Когда Медор вошел, она умолкла, а затем спросила:
– Вы что-нибудь узнали?
Медор был удивлен – она ни о чем не расспрашивала его почти целую неделю.
– Все идет хорошо, – ответил он, – они ищут и, конечно, найдут.
Лили протянула ему руку – в первый раз за все время. Казалось, стоило присмотреться – и можно было увидеть, как сильно заколотилось под курткой сердце бедного малого.
– Вы ее очень любили, – сказала она. – Ради нее вы и меня пожалели.
– Ради нее и ради вас, – с живостью возразил Медор. Но тут же осекся и добавил:
– Да, верно, я ее очень любил, это ради нее.
На этом разговор иссяк. Глорьетта вновь занялась своим делом.
Через несколько минут она подошла к Медору, который, усевшись у двери, погрузился в размышления. В руках она благоговейно сжимала маленькие башмачки.
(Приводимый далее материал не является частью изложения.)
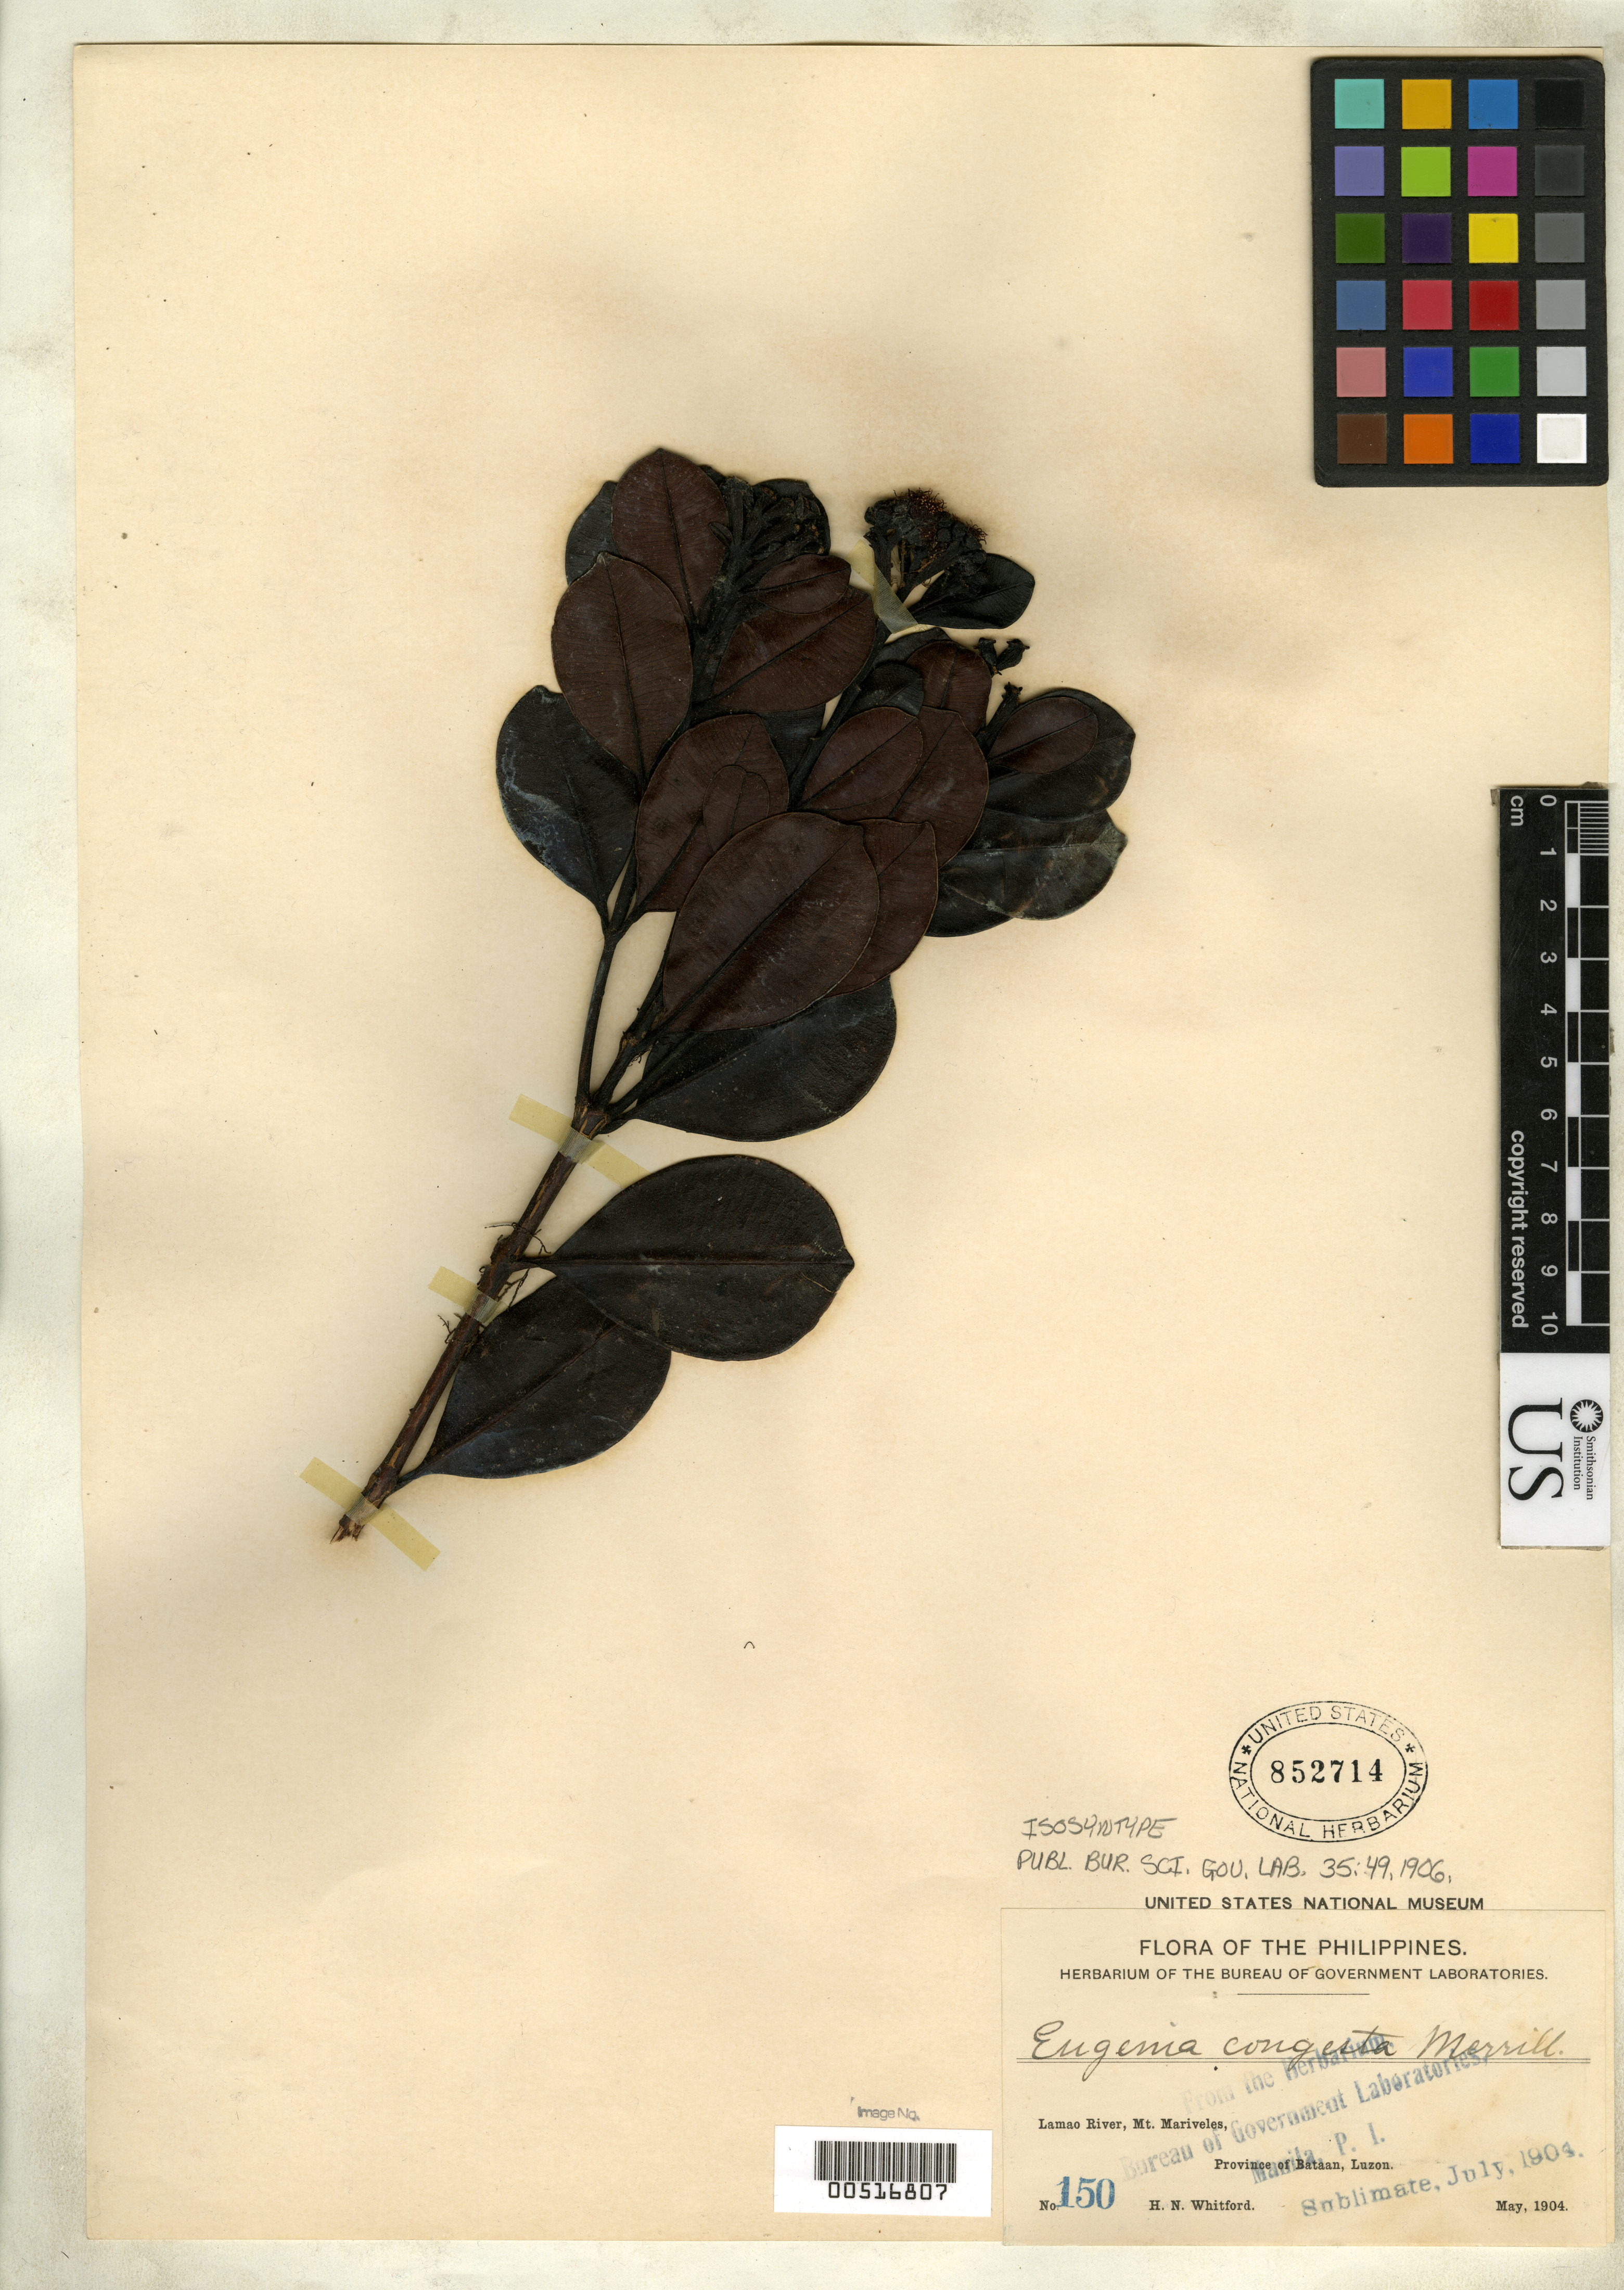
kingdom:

– Смотрите, что я нашла, – сказала она, сияя от радости. – Я надела их ей в тот день, когда ее крестили.
И она стал рассказывать о крещении с той многословностью, с какой всегда повествовала о Королеве-Малютке.
– В этот день ее отец был так счастлив, – со вздохом закончила она.
Лили никогда не упоминала об отце Королевы-Малютки; хотя Медор догадался, кто он: это был человек, живший в замке Монсо в Блере, возле Тура.
Бедный малый не проронил ни слова, Лили же продолжала:
– Наверное, он умер, раз не отвечает мне. У него было доброе сердце, и девочку он обожал.
– Возможно, он отправился в путешествие? – предположил безупречный Медор, не без удивления обнаружив, что ему неприятно защищать отца Жюстины.
– Или же я плохо написала, – подумала вслух Глорьетта. – У меня не было сил на длинное письмо, слишком дрожали руки. Надо бы вспомнить…
Она прижала ладони ко лбу, а затем прошептала:
– Да, да, я написала так: «Дорогой Жюстен, наша малышка потерялась, ее украли у меня, приезжай скорее, мне нужна помощь». Этого мало?
– О! – промолвил Медор. – Если бы я был на краю света или лежал на смертном одре…
Он не закончил фразу. Глорьетта вновь заговорила, не обратив внимания на его слова и обращаясь к самой себе:
– Да, этого было мало, мне надо было прибавить: «Я вовсе не собираюсь удерживать Вас. Как только мы найдем ребенка, Вы вольны делать все, что Вам хочется».
– Вы его очень любите? – спросил, не утерпев, Медор.
Лили посмотрела на него.
– Не знаю, – ответила она. – Это ее отец.
Она поцеловала крохотные башмачки и стала подыскивать им место на алтаре. Но вскоре добавила:
– Должно быть, о ней идут разговоры в Ботаническом саду. Сегодня ночью я подумала: ведь мамаша Нобле каждый день приходит к дереву со своими малышами; ей сообщают все новости, все слухи… Не обратиться ли вам к мамаше Нобле?
Медор уже вскочил на ноги. Надев свой картуз, он выбежал за дверь и вихрем помчался по лестнице.
– Хотя, – продолжала Лили, и взор ее потух, – мамаша Нобле добрая старуха и не стала бы меня томить… Если бы она что-то узнала, то сама пришла бы ко мне…
– Две недели! – оборвала она себя. – Боже мой, Боже мой! Уже две недели ее нет со мной!
Она упала на стул возле колыбели и застыла в оцепенении, сложив руки на коленях.